Torrez was being treated in San Diego and Rowan, whose parents were divorced, could not make it in time from his home in Littleton, Colo.

"When I knew Joseph wasn't going to make it, I told Rowan, 'If it were possible for your dad to beat this, he would,' " Rowan's mother, Julie Van Stone, told Yahoo! Parenting.

But on Saturday a postcard arrived in the mail from Rowan's dad- just days before the two-year anniversary of his death.

"Hello from Pennsylvania. I love you, and I miss you so much," reads the 2007 postcard from Torrez, who at the time was attending school in another state and did not get to see his son often. "See you soon, love daddy."

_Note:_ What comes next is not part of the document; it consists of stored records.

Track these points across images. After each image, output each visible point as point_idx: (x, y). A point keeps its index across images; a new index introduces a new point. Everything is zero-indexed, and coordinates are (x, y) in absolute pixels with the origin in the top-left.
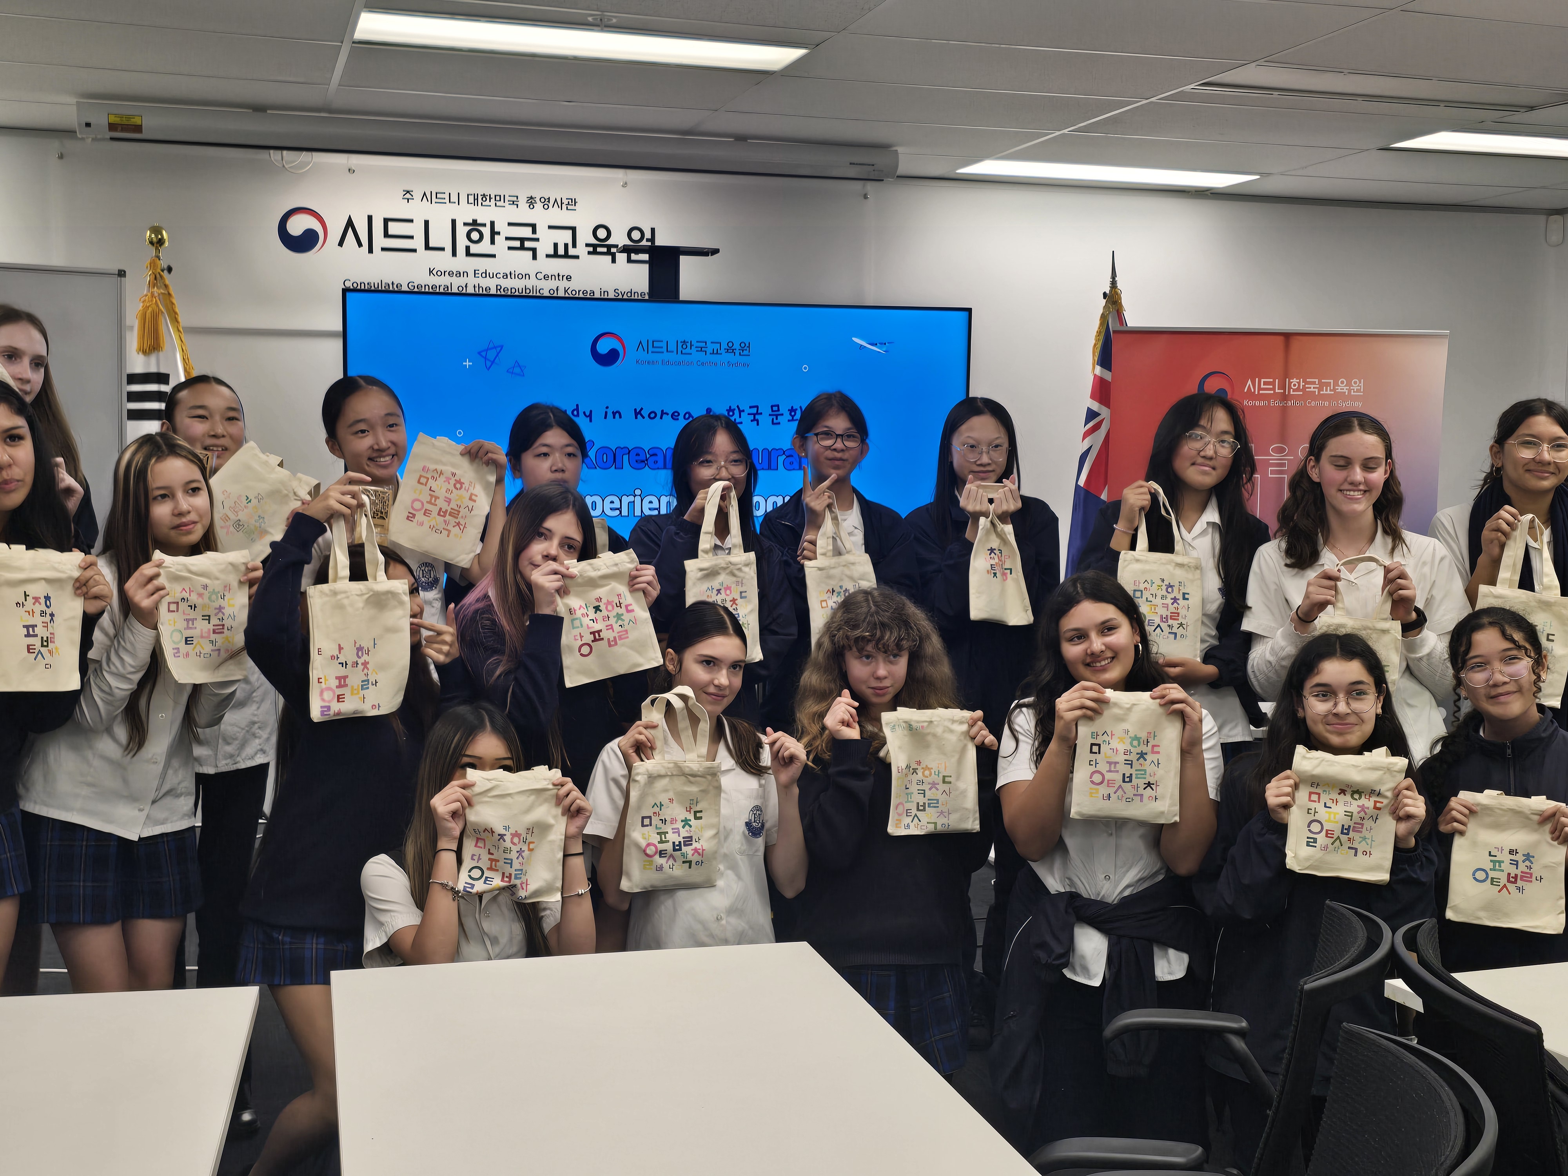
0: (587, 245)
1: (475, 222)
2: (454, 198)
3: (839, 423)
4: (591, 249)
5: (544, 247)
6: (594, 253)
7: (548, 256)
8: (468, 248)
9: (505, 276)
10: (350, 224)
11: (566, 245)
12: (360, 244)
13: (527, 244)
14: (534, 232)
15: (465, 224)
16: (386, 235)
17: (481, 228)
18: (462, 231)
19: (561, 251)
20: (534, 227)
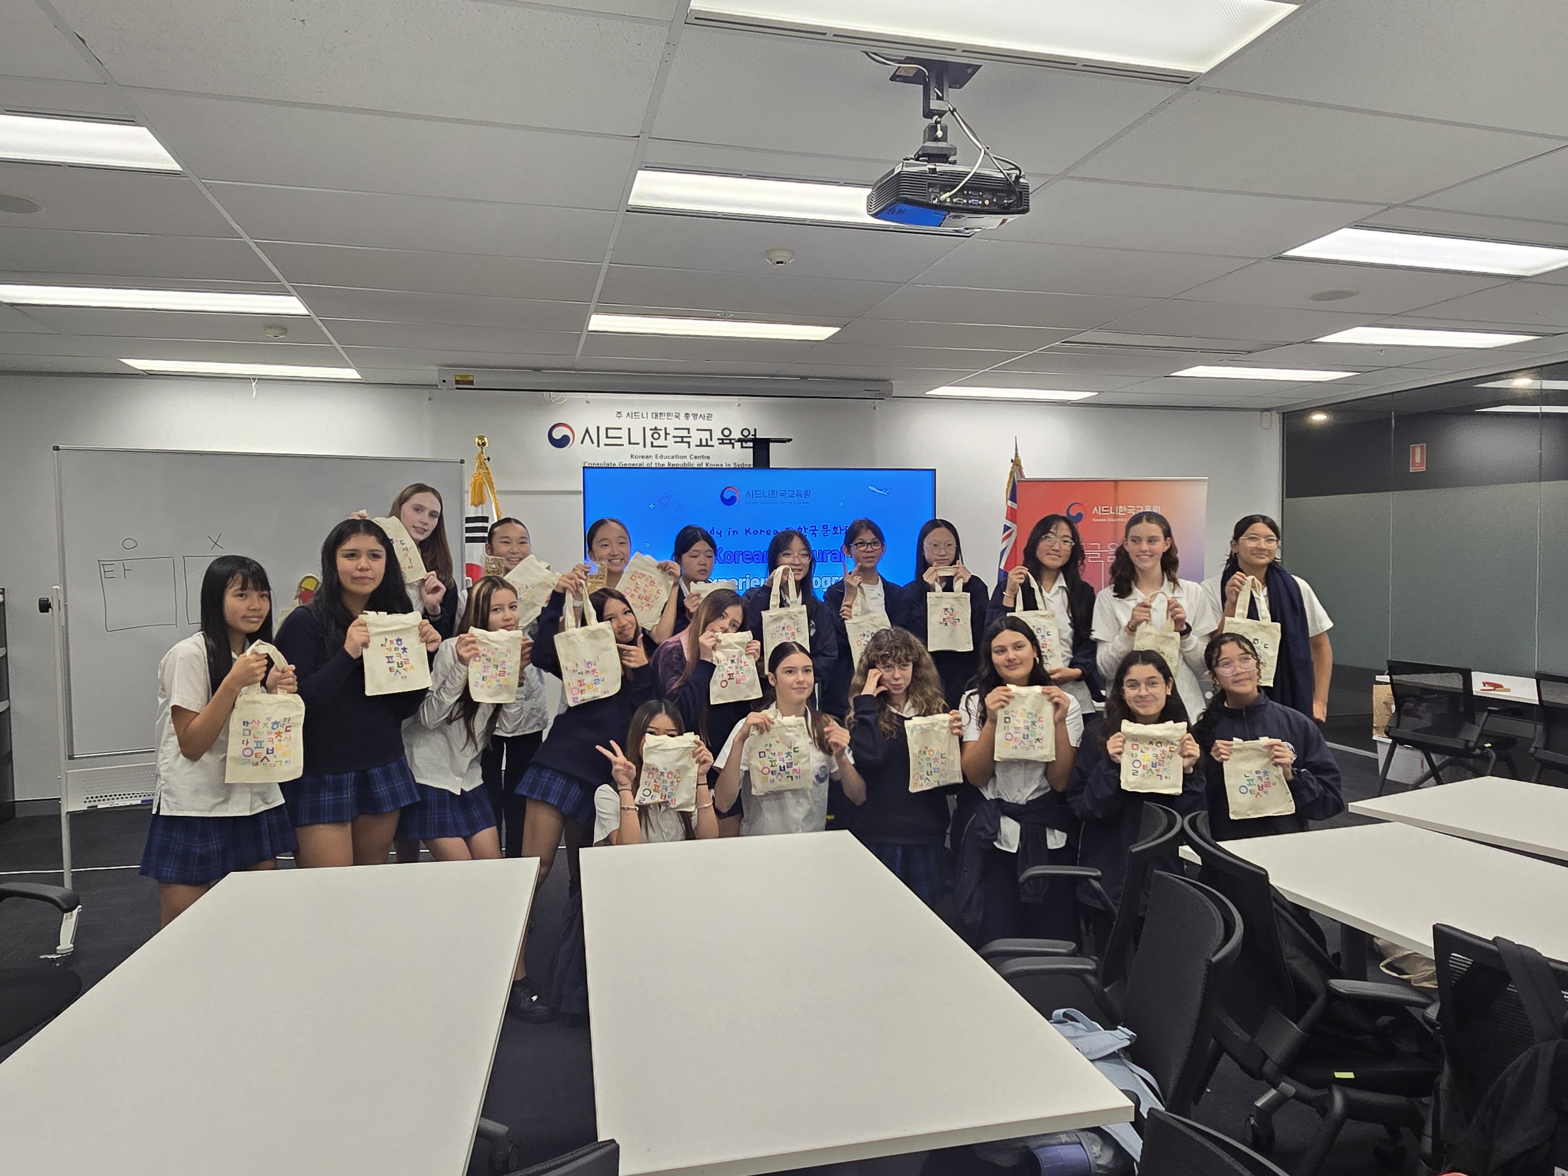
0: (718, 439)
1: (656, 428)
2: (645, 415)
3: (868, 536)
4: (721, 441)
5: (694, 441)
6: (723, 443)
7: (697, 446)
8: (652, 443)
9: (673, 457)
10: (587, 431)
11: (707, 440)
12: (593, 443)
13: (685, 440)
14: (689, 433)
15: (651, 430)
16: (607, 437)
17: (659, 432)
18: (649, 433)
19: (704, 443)
20: (688, 429)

Torrez wanted to provide a better life for Rowan, so he joined the Navy and got two masters degrees from MIT in Massachusetts, Van Stone told KUSA.

Stone said Rowan's father sent several postcards in 2007- when Rowan was 2- from the states he stopped in as he drove from Boston to visit them in Colorado. But not all of the postcards made it to their destination.

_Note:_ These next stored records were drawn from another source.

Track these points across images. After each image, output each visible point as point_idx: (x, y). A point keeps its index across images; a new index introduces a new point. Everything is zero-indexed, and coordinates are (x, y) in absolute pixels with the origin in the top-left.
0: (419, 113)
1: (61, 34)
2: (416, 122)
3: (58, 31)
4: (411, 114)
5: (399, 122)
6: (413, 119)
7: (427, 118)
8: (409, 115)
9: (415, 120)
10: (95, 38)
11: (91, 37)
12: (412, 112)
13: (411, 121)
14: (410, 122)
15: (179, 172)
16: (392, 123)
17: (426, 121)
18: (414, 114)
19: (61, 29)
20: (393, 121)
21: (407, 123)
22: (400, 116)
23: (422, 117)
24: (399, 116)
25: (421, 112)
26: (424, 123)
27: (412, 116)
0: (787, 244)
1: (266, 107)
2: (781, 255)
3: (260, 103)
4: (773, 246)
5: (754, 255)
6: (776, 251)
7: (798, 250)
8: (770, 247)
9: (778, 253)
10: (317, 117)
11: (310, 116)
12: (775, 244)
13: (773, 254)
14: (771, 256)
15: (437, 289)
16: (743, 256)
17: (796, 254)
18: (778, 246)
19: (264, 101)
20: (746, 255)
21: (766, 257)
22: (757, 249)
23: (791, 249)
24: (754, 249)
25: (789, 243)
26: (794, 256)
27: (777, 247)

"I vaguely remember him saying I sent 5 or 6, and I only got 3 or 4 in the mail. But I never thought anything of it," Van Stone said.

Both mother and son have no clue how the postcard, dated June 10, 2007, made its way to their home almost eight years after Torrez sent it. But Van Stone has an inkling.

"I feel like that was the final goodbye that he didn't get to say," Van Stone said.